Photographer: Roberto Machado Noa/LightRocket via Getty Images

Lobster-and-Wine Scandal Unseats Rome Mayor in Blow to Renzi

  • Resignation strips premier of his party's control of capital
  • Alleged misuse includes dinner of spaghetti with lobster

Rome’s center-left mayor Ignazio Marino announced his resignation after a scandal over alleged expense account irregularities, stripping Prime Minister Matteo Renzi’s party of control of the Italian capital.

“I have done this, having as my polar star the interest of Italy’s capital and of my city,” Marino said in a statement, explaining his decision. He added that his choice was not due to the controversy over the expenses and that by law the resignation “can be withdrawn within twenty days.”

Marino, 60, is a former transplant surgeon elected mayor in June 2013 with Renzi’s Democratic party. The PD party may face a new election in Rome possibly early next year. Marino has denied any wrongdoing.

Ignazio Marino

Rome's mayor Ignazio Marino.

Photographer: Gabriel Bouys/AFP/Getty Images

Rome investigators are looking into allegations that he wrongfully used a credit card given to him by the city council for official business, according to two officials with knowledge of the matter. They spoke on condition of not being identified.

In a previous statement late Wednesday, Marino had said he spent less than 20,000 euros ($22,500) on the card for official business “in the interest of the city.” He added: “This is what I am accused of? Fine, I’ve decided to give the money all back as a present to Rome, out of my own pocket, and to no longer have a city-council credit card in my name."

Spaghetti, Lobster

The Community of Sant’Egidio, a Catholic group based in Rome, denied in a statement that its members had been Marino’s dinner guests. The meal in question, a 263-euro dinner in October 2013, included five servings of spaghetti with lobster and an 80-euro bottle of wine, according to the newspaper Corriere della Sera, which published a copy of the receipt.

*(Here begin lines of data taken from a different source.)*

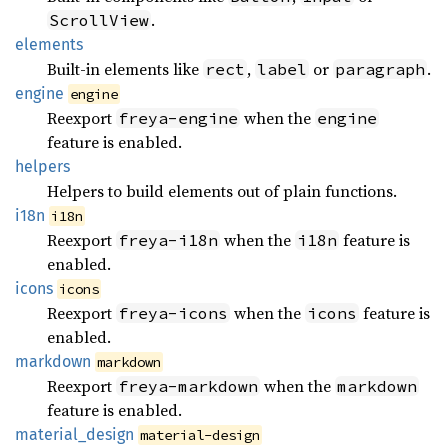
.
ScrollView
elements
Built-in elements like
,
or
.
rect
label
paragraph
engine
engine
Reexport
when the
freya-engine
engine
feature is enabled.
helpers
Helpers to build elements out of plain functions.
i18n
i18n
Reexport
when the
feature is
freya-i18n
i18n
enabled.
icons
icons
Reexport
when the
feature is
freya-icons
icons
enabled.
markdown
markdown
Reexport
when the
freya-markdown
markdown
feature is enabled.
material_
design
material-design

The resignation threatens to jeopardize preparations for the arrival of millions of pilgrims in a special Holy Year called by Pope Francis. Some 30 million pilgrims are expected to flock to Rome for the jubilee year, which will run from December 2015 to November 2016 and focus on conversion and repentance.

Marino has been dogged by controversy since last year, including a corruption investigation which led to the arrest of several city councilors. Marino was not accused of wrongdoing in that probe. The staging of a lavish funeral for the boss of a Rome crime family in August while he was on holiday also generated further criticism.

Marino was also the target of more complaints from the opposition for flying to Philadelphia last month to attend an event hosted by Pope Francis without being invited by the Catholic leader.